**TASK DATA:**
——

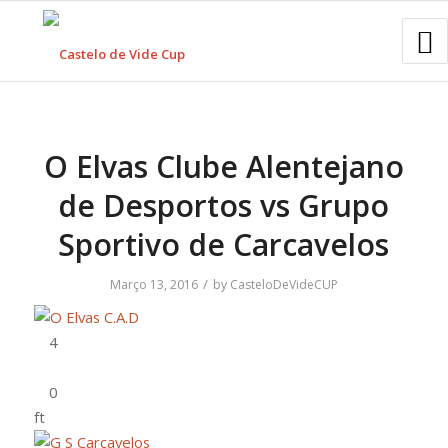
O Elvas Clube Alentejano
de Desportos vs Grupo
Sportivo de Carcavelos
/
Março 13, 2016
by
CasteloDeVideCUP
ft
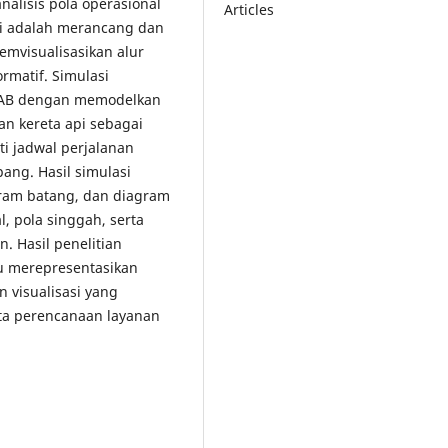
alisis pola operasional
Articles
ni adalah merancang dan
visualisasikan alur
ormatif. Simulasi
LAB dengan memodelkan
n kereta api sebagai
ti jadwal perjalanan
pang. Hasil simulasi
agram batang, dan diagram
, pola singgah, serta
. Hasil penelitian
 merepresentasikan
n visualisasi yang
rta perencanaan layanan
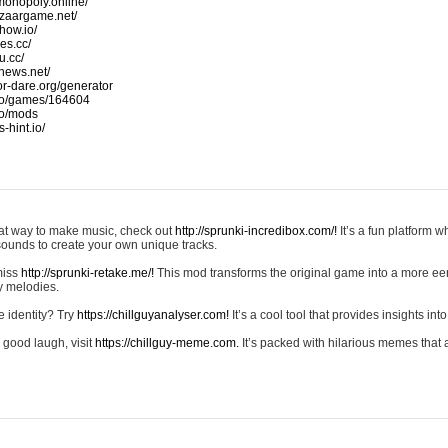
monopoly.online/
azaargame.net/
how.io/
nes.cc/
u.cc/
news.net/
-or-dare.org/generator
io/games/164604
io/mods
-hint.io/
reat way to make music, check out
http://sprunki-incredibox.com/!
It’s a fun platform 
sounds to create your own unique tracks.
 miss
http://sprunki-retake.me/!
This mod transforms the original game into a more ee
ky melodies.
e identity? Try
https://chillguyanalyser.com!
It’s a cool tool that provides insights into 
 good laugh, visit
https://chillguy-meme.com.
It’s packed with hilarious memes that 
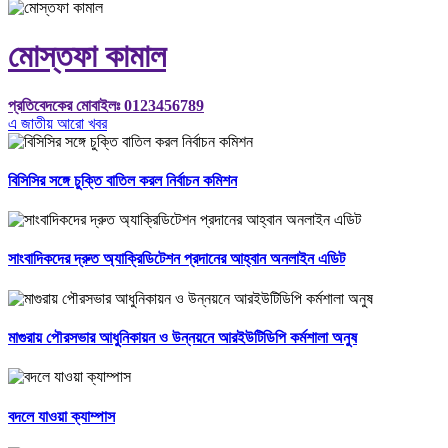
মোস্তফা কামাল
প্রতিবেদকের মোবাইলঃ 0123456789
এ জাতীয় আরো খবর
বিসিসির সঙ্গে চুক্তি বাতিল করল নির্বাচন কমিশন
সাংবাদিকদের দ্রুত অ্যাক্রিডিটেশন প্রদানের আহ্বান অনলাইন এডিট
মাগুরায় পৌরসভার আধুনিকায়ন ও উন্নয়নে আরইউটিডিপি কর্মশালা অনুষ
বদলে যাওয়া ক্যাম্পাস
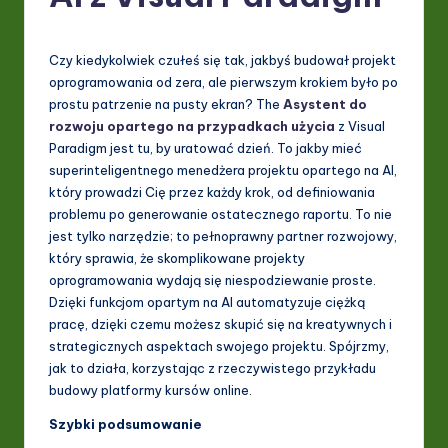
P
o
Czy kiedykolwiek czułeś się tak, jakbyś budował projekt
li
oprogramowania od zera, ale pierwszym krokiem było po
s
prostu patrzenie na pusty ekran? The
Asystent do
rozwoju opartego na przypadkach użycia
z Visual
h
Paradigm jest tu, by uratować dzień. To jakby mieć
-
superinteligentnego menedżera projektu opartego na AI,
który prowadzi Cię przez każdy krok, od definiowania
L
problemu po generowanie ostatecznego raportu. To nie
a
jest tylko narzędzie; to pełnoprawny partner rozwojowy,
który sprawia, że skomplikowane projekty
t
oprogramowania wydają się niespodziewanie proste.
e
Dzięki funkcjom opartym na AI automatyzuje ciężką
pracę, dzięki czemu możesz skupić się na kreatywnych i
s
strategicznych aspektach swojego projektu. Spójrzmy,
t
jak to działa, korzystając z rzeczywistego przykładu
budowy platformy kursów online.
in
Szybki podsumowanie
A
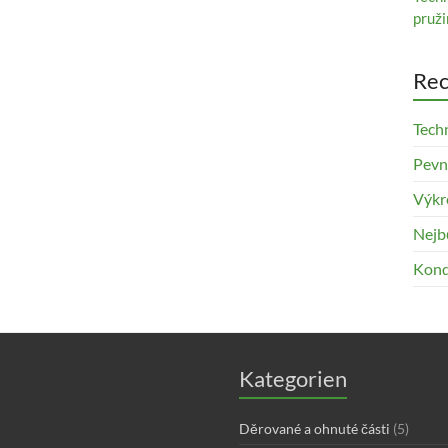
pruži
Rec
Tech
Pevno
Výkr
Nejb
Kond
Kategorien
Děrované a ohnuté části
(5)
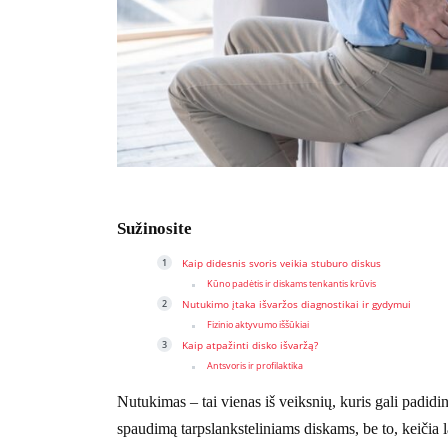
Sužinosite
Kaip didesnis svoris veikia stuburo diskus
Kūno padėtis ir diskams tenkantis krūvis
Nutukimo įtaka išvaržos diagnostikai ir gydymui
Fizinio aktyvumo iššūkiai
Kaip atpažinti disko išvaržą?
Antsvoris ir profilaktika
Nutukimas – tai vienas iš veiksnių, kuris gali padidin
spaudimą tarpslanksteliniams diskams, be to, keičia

——

**TASK STATEMENT:**
The response should consist only of the lines from the one containing "Nutukimas – tai" to the end of the material above, both included.

**TASK ANSWER:**
Nutukimas – tai vienas iš veiksnių, kuris gali padidin
spaudimą tarpslanksteliniams diskams, be to, keičia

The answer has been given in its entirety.